At eight years old, Griffin Clark singlehandedly wrote, edited, and published The Kronicle, a laminated newspaper and website that covered New England sports and stories of local interest. Though circulation was small—primarily his parents—the Rhode Island-based writer was diligent in delivering the content his readers craved: coverage of the New England Patriots training camp, NFL pre-season scores, and the Obamas’ visit to Martha’s Vineyard. The Kronicle even had a word search and a companion broadcast show, aptly titled Griffin News.
You could call it preparation for the big time, which came in 2017 when Griffin, then 11, was chosen as one of 15 young reporters to join Sports Illustrated Kids. Since 2009, the Kid Reporters program has sponsored budding writers and broadcasters who spend at least a year contributing to SIkids.com and the national magazine. While refining their craft, they get to learn from professional editors. We spoke with Griffin about his experience working at a national level, how his writing has changed, and what advice he’d give to other young reporters.
Tell me about the Kid Reporters program. What was the application process?
I had to send in a few pieces. The first one was about an influential figure in my hometown. So I chose Deb McMullen, a successful field hockey coach for my school in East Greenwich, RI. The second piece was about why I wanted to be a kid reporter.
What did you say?
After I was chosen and went to New York to meet my editor, he told me what stood out about mine, and what stood out about the other Kid Reporters, was that we wanted to improve on our writing rather than, “I want to meet athletes.” Many kids just wanted to meet the athletes, but I wanted to use this as an opportunity to write and get better at writing for school. Then along the way you’re going to meet athletes, which is still really cool.
Were you writing for fun prior to this program?
I had a newspaper and website when I was younger called The Kronicle. I would watch the news and then write my own perspective about it.
Is that site still up? Our readers would love to see it.
No, it’s gone now. It was a subscription, so I had to pay for it. And as I had more things to do for school, I kind of got out of it.
What inspired you to start The Kronicle?
I knew I was capable of writing a good essay. I just never even imaged that I could write now at a level where it would get published. I thought it would definitely be good practice for school and that kind of thing.
I know it’s early, but is this something you think you might want to pursue outside of school, maybe professionally?
I definitely see this as a potential career. After my classes with Sports Illustrated Kids and Kid Reporter, I might do some freelance writing. That would probably be the next step. Then in the distant future, I would like to go to college, and if I’m successful, do some writing, some broadcasting, maybe some podcasts along the way.
Since joining the program, what has been the biggest change in how you approach writing?
I was always really stubborn about my writing.
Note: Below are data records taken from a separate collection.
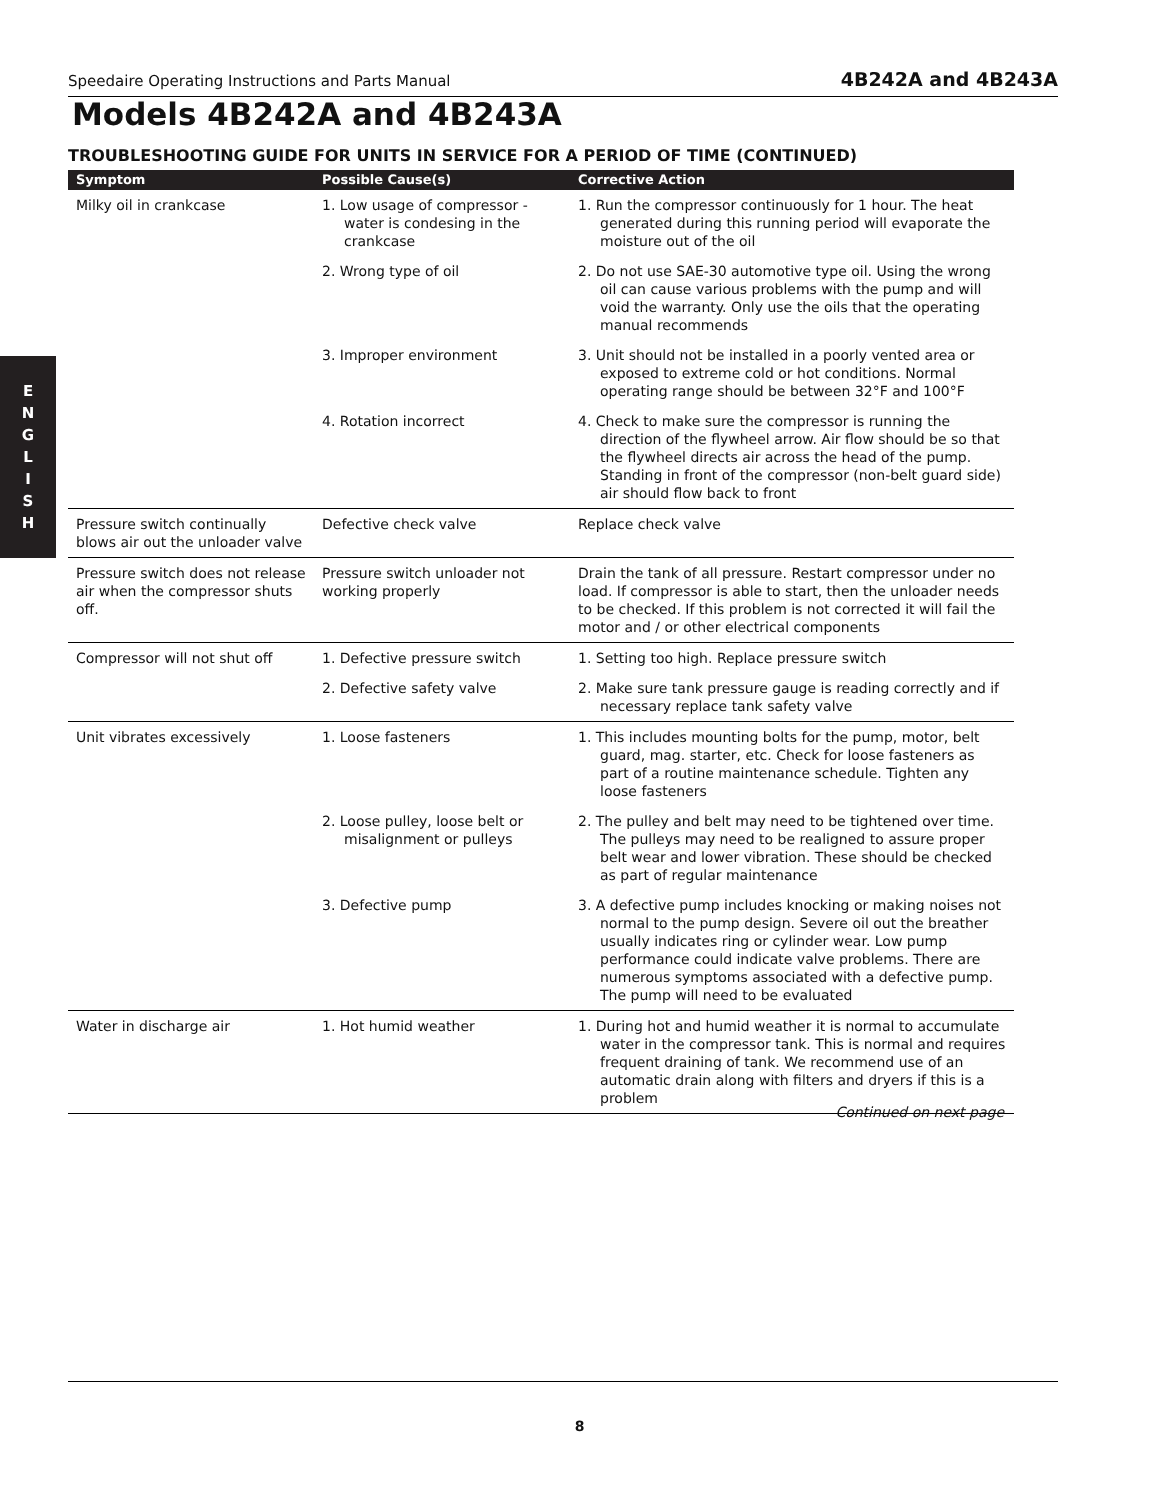Speedaire Operating Instructions and Parts Manual 4B242A and 4B243A
Models 4B242A and 4B243A
TROUBLESHOOTING GUIDE FOR UNITS IN SERVICE FOR A PERIOD OF TIME (CONTINUED)
E
N
G
L
I
S
H
| Symptom | Possible Cause(s) | Corrective Action |
| --- | --- | --- |
| Milky oil in crankcase | 1. Low usage of compressor - water is condesing in the crankcase | 1. Run the compressor continuously for 1 hour. The heat generated during this running period will evaporate the moisture out of the oil |
| | 2. Wrong type of oil | 2. Do not use SAE-30 automotive type oil. Using the wrong oil can cause various problems with the pump and will void the warranty. Only use the oils that the operating manual recommends |
| | 3. Improper environment | 3. Unit should not be installed in a poorly vented area or exposed to extreme cold or hot conditions. Normal operating range should be between 32°F and 100°F |
| | 4. Rotation incorrect | 4. Check to make sure the compressor is running the direction of the flywheel arrow. Air flow should be so that the flywheel directs air across the head of the pump. Standing in front of the compressor (non-belt guard side) air should flow back to front |
| Pressure switch continually blows air out the unloader valve | Defective check valve | Replace check valve |
| Pressure switch does not release air when the compressor shuts off. | Pressure switch unloader not working properly | Drain the tank of all pressure. Restart compressor under no load. If compressor is able to start, then the unloader needs to be checked. If this problem is not corrected it will fail the motor and / or other electrical components |
| Compressor will not shut off | 1. Defective pressure switch | 1. Setting too high. Replace pressure switch |
| | 2. Defective safety valve | 2. Make sure tank pressure gauge is reading correctly and if necessary replace tank safety valve |
| Unit vibrates excessively | 1. Loose fasteners | 1. This includes mounting bolts for the pump, motor, belt guard, mag. starter, etc. Check for loose fasteners as part of a routine maintenance schedule. Tighten any loose fasteners |
| | 2. Loose pulley, loose belt or misalignment or pulleys | 2. The pulley and belt may need to be tightened over time. The pulleys may need to be realigned to assure proper belt wear and lower vibration. These should be checked as part of regular maintenance |
| | 3. Defective pump | 3. A defective pump includes knocking or making noises not normal to the pump design. Severe oil out the breather usually indicates ring or cylinder wear. Low pump performance could indicate valve problems. There are numerous symptoms associated with a defective pump. The pump will need to be evaluated |
| Water in discharge air | 1. Hot humid weather | 1. During hot and humid weather it is normal to accumulate water in the compressor tank. This is normal and requires frequent draining of tank. We recommend use of an automatic drain along with filters and dryers if this is a problem |
Continued on next page
8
I didn’t want to take suggestions. I thought it was really good and there was no room for change, but as I became a Kid Reporter, I learned that you have to be open to making changes from people who want to help you. My editor has taught me some very good and reliable sources to use when I’m doing research. That’s something, as well—I’ve really grown when it comes to learning good sources to use.
Have you done a lot of interviews as part of your writing, or has it mostly been web sources?
Mostly web sources, but I’ve done a few interviews along the way. I did a story about the rise of flag football. I used my hometown’s league as the example. I got to interview the league president, who was my first coach, and the vice president, Dan Koppen, who used to be a center for the New England Patriots.
How do you find your stories in the first place? Do you pitch or are they assigned to you?
I pitch my editor. One of the big things in the Kid Reporter program is learning how to come up with good story ideas and learning how to send a good pitch, almost persuading the editor why the story would be good to write.
How did you sell the flag football story to your editor?
I really knew how much it had grown because I’ve been in the league since it was founded. I thought this was really important because kids are backing away from tackle football now because of the risk of injury. I felt this was something kids would really be interested in reading, to see how much it has grown and how much more interest flag football has gained.
The way I presented it was: I’ve been involved with this league, and I had a front row seat to watch how this sport has grown, so I think it would be a really good article for me to write and a really good read for kids.
Speaking of editors, what’s the most valuable piece of advice your editor has given you so far?
My editor, Jeremy, has given me a lot to work with and really taught me a lot. Something that’s pretty important that he’s taught me is patience when you’re writing and setting up interviews, and when you’re getting ready to go to an event.
What advice do you have for people starting out in this field?
I’ve really grown just from learning and definitely from practice. There are plenty of pieces that I’ve written that haven’t been published. I’ve just written them for fun and practice. The main point is to practice what you’re doing and understand that not everything is going to get published. It’s really important to stay confident in yourself and know that you can grow.
This interview has been edited for length and clarity.